__WHAT YOU WILL DO__. Continue the MLflow prompt-evaluation tutorial from its last line, finishing the code that is underway and carrying on with the text.

__SOURCE TEXT__.
==============================

3. Define Prediction Function

Define a function that takes a DataFrame of inputs and returns a list of predictions.

MLflow will pass the input columns (inputs only in this example) to the function. The output string will be compared with the targets column to evaluate the model.

import mlflow
import openai


def predict(data: pd.DataFrame) -> list[str]:
predictions = []
prompt = mlflow.load_prompt("prompts:/summarization-prompt/1")

for _, row in data.iterrows():
# Fill in variables in the prompt template
content = prompt.format(sentences=row["inputs"], num_sentences=1)
completion = openai.chat.completions.create(
model="gpt-4o-mini",
messages=[{"role": "user", "content": content}],
temperature=0.1,
)
predictions.append(completion.choices[0].message.content)

return predictions

4. Run Evaluation

Run the mlflow.evaluate() API to evaluate the model with the prepared data and prompt. In this example, we will use the following two built-in metrics.

with mlflow.start_run(run_name="prompt-evaluation"):
mlflow.log_param("model", "gpt-4o-mini")
mlflow.log_param("temperature", 0.1)

results = mlflow.evaluate(
model=predict,
data=eval_data,
targets="targets",
extra_metrics=[
mlflow.metrics.latency(),
# Specify GPT4 as a judge model for answer similarity. Other models such as Anthropic,
# Bedrock, Databricks, are also supported.

==============================

__INFORMATION PROVIDED__.
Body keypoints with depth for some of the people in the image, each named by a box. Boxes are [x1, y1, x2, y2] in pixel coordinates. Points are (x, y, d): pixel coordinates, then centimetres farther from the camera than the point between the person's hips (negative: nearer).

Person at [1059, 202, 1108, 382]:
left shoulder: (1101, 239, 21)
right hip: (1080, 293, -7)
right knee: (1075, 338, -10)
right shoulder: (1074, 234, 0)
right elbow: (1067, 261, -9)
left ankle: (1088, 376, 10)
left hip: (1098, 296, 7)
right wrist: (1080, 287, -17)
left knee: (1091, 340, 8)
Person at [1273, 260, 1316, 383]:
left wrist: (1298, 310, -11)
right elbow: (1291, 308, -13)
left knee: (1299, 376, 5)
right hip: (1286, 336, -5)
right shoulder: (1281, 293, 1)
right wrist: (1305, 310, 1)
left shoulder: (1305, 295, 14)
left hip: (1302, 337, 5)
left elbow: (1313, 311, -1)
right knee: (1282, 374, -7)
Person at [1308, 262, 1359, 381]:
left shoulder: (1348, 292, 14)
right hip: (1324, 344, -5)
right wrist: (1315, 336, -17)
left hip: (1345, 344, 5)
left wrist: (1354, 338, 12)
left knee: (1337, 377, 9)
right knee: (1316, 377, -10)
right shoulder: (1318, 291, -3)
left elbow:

==============================

__ANSWER SPACE__.
mlflow.metrics.genai.answer_similarity(model="openai:/gpt-4"),
],
)
tip

There are numbers of built-in metrics available in MLflow for evaluating LLMs. You can also define custom metrics including LLM-as-a-Judge. Refer to the LLM Evaluation Metrics for more details.

5. View Results

You can view the evaluation results in the MLflow UI. Navigate to the Experiments tab and click on the evaluation run (prompt-evaluation in this example) to view the evaluation result.

Evaluation Results

If you have multiple Evaluation Runs, you can compare the metrics across runs in the chart view.

Evaluation Chart

Moreover, you can navigate to the Traces tab in the evaluation run page to show all input and output responses from the LLM during evaluation, to understand how the model responds to different prompts.